- **STUDY QUESTIONS**
a) In the forum thread, how much money did the first poster give her son last week?
b) Write out everything in the forum thread from "Hoping - I understand" down to "would be bought.", swapping "properties" for "houses".

Whowhowhoswho Wed 08-May-13 14:25:20

Hoping - I understand completely.. I am still making excuses as to why I have allowed and still allowing my oh to control everything. I have tackled the situation so many times. He also works very hard and we are financially secure. We jointly own a couple of properties.
I do have a job working from home but its not regular income.
I understand when you said you were g,ad I was in the same position. Of course you didn't mean you are glad I am suffering 2!
All the responses here make sense but When YOU are in the thick of it it's hard to see a way out.
Of course it's not acceptable.and we wouldn't treat our partners like that.
If I wanted to but something large like a computer I would have to discuss and SELL my case to oh. If he wanted one there would be no discussion it would be bought.
I gave my son £10 last week in front of my husband. He went mad saying how dare you give him MY money.its not your cash to give..
I don't know a way out either. Other than to leave which is a possibility if I was brave enough.

Thumbwitch Wed 08-May-13 14:26:01

He is "keeping you" and expects to know how much that is costing him, which is not so much infantilising as treating you as a subordinate human.

I am a SAHM; DH tried similar (but without the close eye on expenditure) and I felt hugely uncomfortable with only having a credit card in his name to buy stuff with. He would give me the occasional $50 note when I wanted cash for stuff and it felt like I was being given "pocket money". Well sod that. So I insisted that I have my own savings account, into which he pays a monthly sum, and then I can withdraw cash as I need it. I still largely use the credit card for most things, but I can buy frivolities and presents and stuff from my own account without DH knowing what they cost.

- **DATA EXCERPTS**
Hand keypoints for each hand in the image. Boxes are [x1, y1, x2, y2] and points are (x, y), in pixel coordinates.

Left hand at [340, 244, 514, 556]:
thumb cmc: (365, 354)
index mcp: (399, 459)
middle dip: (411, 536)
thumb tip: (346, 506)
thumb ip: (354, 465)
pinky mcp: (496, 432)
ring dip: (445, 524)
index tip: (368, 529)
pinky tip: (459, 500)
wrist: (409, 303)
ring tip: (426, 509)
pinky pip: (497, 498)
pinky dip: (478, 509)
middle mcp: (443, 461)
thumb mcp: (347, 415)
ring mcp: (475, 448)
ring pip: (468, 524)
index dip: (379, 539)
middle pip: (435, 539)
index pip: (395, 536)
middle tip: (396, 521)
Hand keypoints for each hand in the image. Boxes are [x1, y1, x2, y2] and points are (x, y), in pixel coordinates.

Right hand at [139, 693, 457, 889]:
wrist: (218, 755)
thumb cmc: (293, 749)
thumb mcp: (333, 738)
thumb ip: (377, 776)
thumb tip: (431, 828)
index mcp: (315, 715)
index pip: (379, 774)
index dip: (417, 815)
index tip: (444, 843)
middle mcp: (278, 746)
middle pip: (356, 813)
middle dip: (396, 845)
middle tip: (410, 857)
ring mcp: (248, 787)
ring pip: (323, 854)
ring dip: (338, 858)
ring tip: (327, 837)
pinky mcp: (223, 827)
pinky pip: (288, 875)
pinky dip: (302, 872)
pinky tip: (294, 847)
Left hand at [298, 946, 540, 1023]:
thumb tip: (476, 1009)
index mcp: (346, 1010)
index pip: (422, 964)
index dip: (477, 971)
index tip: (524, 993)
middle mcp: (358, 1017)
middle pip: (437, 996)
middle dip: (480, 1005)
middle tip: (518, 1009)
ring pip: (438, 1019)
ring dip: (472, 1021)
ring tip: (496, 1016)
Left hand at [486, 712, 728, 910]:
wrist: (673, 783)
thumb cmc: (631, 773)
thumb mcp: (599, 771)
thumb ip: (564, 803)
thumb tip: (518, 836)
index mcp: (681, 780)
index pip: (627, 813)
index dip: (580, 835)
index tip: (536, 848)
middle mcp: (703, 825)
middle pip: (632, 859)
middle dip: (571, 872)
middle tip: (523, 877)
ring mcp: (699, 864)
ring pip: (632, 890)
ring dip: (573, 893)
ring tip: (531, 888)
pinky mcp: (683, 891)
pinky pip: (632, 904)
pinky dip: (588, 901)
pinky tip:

- **TASK-BY-TASK SOLUTIONS**
a) £10

b)
Hoping - I understand completely.. I am still making excuses as to why I have allowed and still allowing my oh to control everything. I have tackled the situation so many times. He also works very hard and we are financially secure. We jointly own a couple of houses.
I do have a job working from home but its not regular income.
I understand when you said you were g,ad I was in the same position. Of course you didn't mean you are glad I am suffering 2!
All the responses here make sense but When YOU are in the thick of it it's hard to see a way out.
Of course it's not acceptable.and we wouldn't treat our partners like that.
If I wanted to but something large like a computer I would have to discuss and SELL my case to oh. If he wanted one there would be no discussion it would be bought.